*** Opening Input data ***
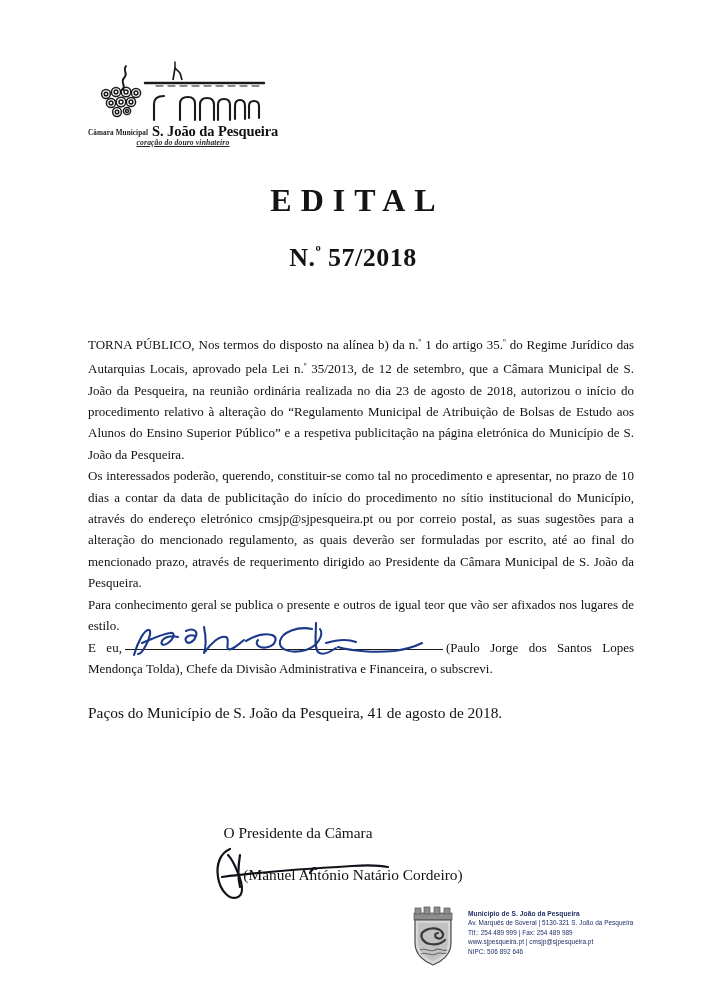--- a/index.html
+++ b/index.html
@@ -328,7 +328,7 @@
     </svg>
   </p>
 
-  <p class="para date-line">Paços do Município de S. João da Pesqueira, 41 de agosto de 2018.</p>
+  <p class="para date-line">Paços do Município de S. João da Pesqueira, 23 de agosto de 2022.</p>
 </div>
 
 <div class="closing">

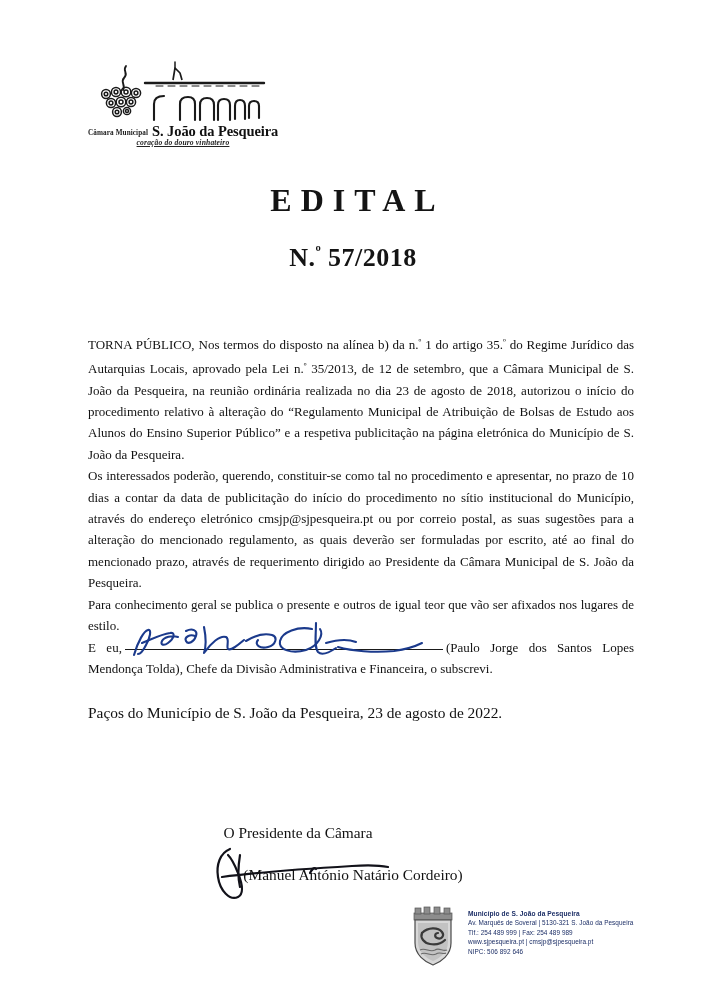--- a/index.html
+++ b/index.html
@@ -343,7 +343,6 @@
       </g>
     </svg>
   </div>
-  <div class="closing-name">(Manuel António Natário Cordeiro)</div>
 </div>
 
 <div class="footer">

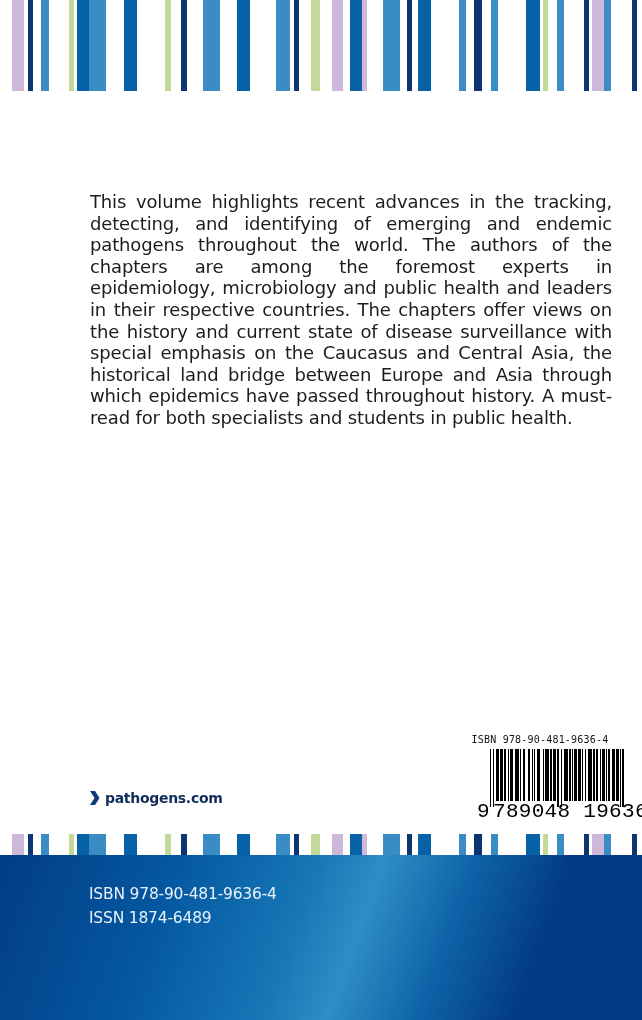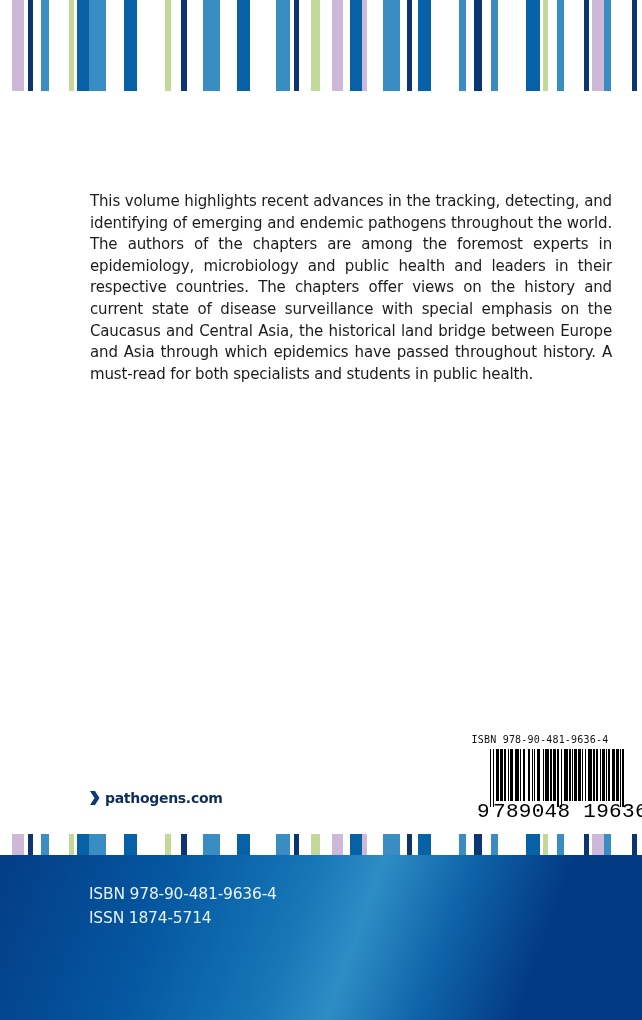--- a/index.html
+++ b/index.html
@@ -15,7 +15,7 @@
 
   .blurb {
     position: absolute; left: 90px; top: 191px; width: 522px;
-    font-size: 15px; line-height: 21.6px; color: #1c1c1c;
+    font-size: 18px; line-height: 21.6px; color: #1c1c1c;
     text-align: justify; hyphens: manual;
     letter-spacing: -0.15px;
   }

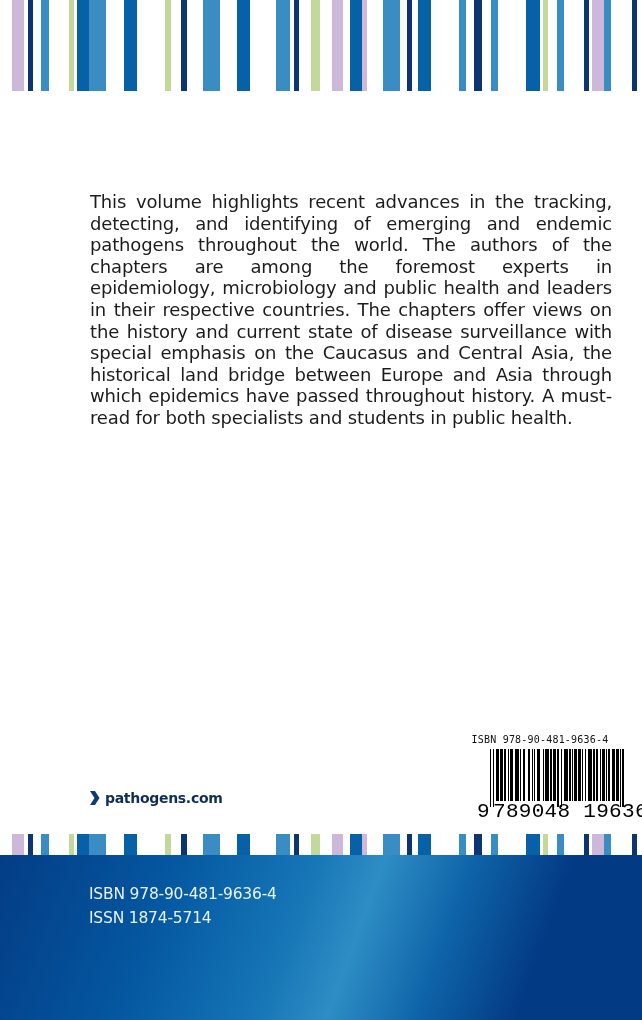--- a/index.html
+++ b/index.html
@@ -191,7 +191,7 @@
 
 <div class="band">
   <div class="band-line" style="top:30px">ISBN 978-90-481-9636-4</div>
-  <div class="band-line" style="top:54px">ISSN 1874-5714</div>
+  <div class="band-line" style="top:54px">ISSN 1874-6489</div>
 </div>
 
 </body></html>

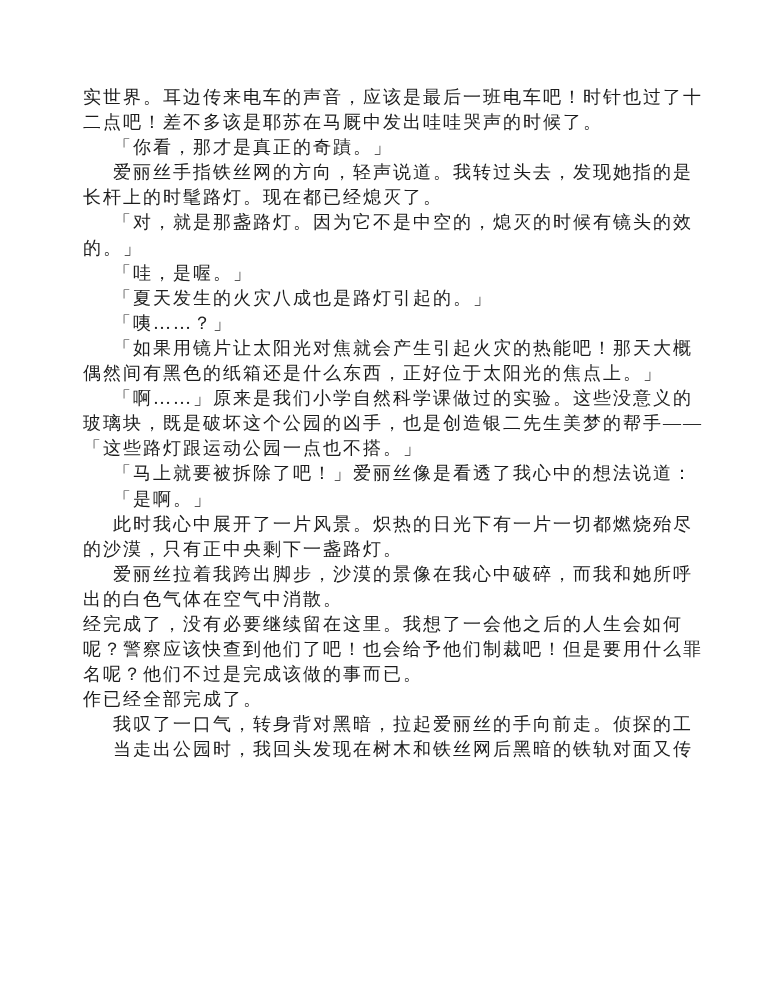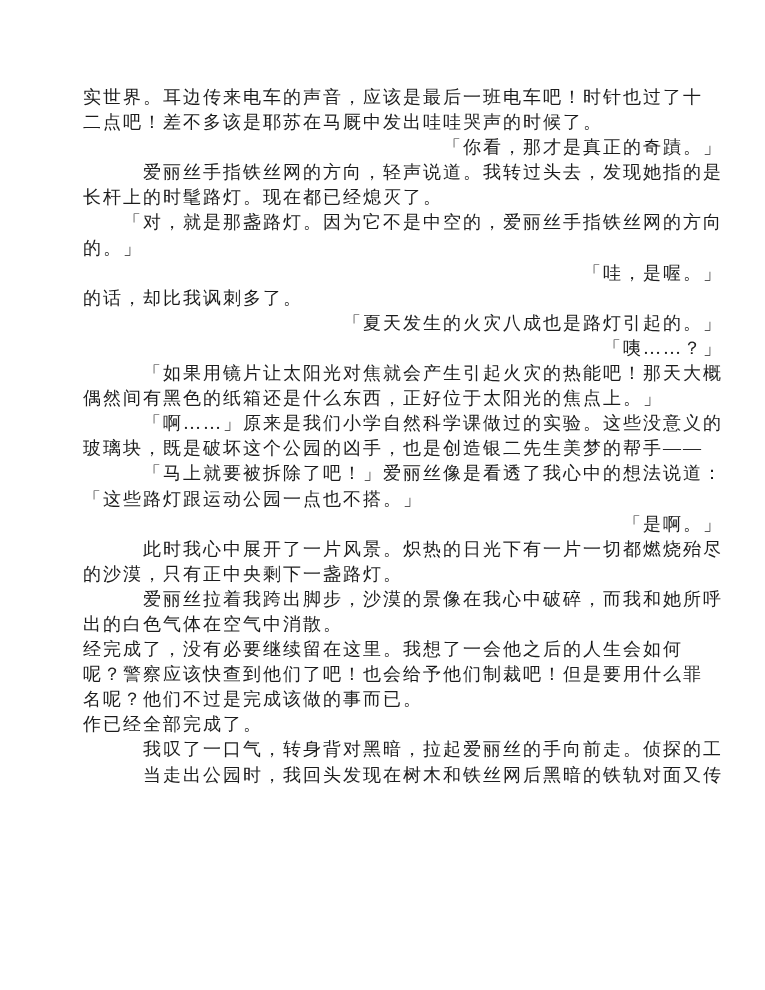--- a/index.html
+++ b/index.html
@@ -39,7 +39,6 @@
   }
   .line.indent {
     padding-left: 30px;
-    text-align: right;
   }
 </style>
 </head>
*** Closing Input data ***
Task details – Copy out nothing but the lines from the beginning of the records through the one that contains "18px; line-height: 21.6px; color: #1c1c1c;". Skip the pictures.

Exercise solution –
--- a/index.html
+++ b/index.html
@@ -328,7 +328,7 @@
     </svg>
   </p>
 
-  <p class="para date-line">Paços do Município de S. João da Pesqueira, 41 de agosto de 2018.</p>
+  <p class="para date-line">Paços do Município de S. João da Pesqueira, 23 de agosto de 2022.</p>
 </div>
 
 <div class="closing">

--- a/index.html
+++ b/index.html
@@ -343,7 +343,6 @@
       </g>
     </svg>
   </div>
-  <div class="closing-name">(Manuel António Natário Cordeiro)</div>
 </div>
 
 <div class="footer">

--- a/index.html
+++ b/index.html
@@ -15,7 +15,7 @@
 
   .blurb {
     position: absolute; left: 90px; top: 191px; width: 522px;
-    font-size: 15px; line-height: 21.6px; color: #1c1c1c;
+    font-size: 18px; line-height: 21.6px; color: #1c1c1c;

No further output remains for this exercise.